Claude also gets its extended surfaces wholesale: workflows/, scripts/, extensions/, plans/, context-mode/.

Plugins are deliberately NOT one-size-fits-all: only Claude Code loads a plugins directory osprey can own via symlink. Codex and Copilot CLI manage plugin installs through their own CLIs (both can point at a local marketplace, so the workspace's assets/plugins/ marketplaces remain the shared source), OpenCode plugins are JS modules with an incompatible format, and VS Code installs them as extensions.
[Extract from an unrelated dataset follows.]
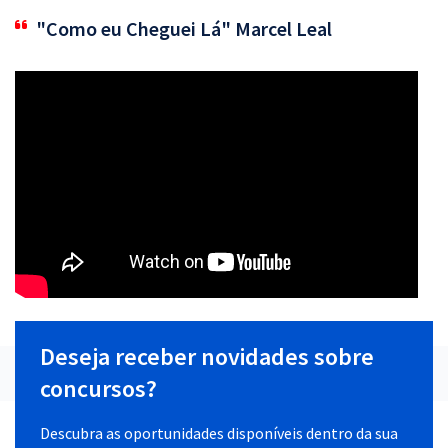
"Como eu Cheguei Lá" Marcel Leal
Deseja receber novidades sobre
concursos?
Descubra as oportunidades disponíveis dentro da sua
MCP quirks are handled per target: env-var secret syntax (${VAR} vs {env:VAR} vs raw name), argv merging for OpenCode, remote-server dropping for stdio-only Pi, streamable_http for Codex. Anything a target can't express is reported, never silently lost.

Roadmap

  • osprey import — scan live agent homes and pull existing configs into the workspace (union + conflict report; the Python reference in assets/scripts/ already proves the approach)
  • hooks/settings.json merge for Claude Code hook packages
  • per-project scope (.claude/, .github/) alongside user scope
  • usage audit: mine session transcripts to suggest what to activate/deactivate

Development

npm install
npm run build     # tsc -> dist/
npm test          # vitest (tests/, sandboxed — never touches your real homes)

The Python scripts in assets/scripts/ are the proven reference implementation this CLI was ported from; assets/docs/ documents each agent's config surface.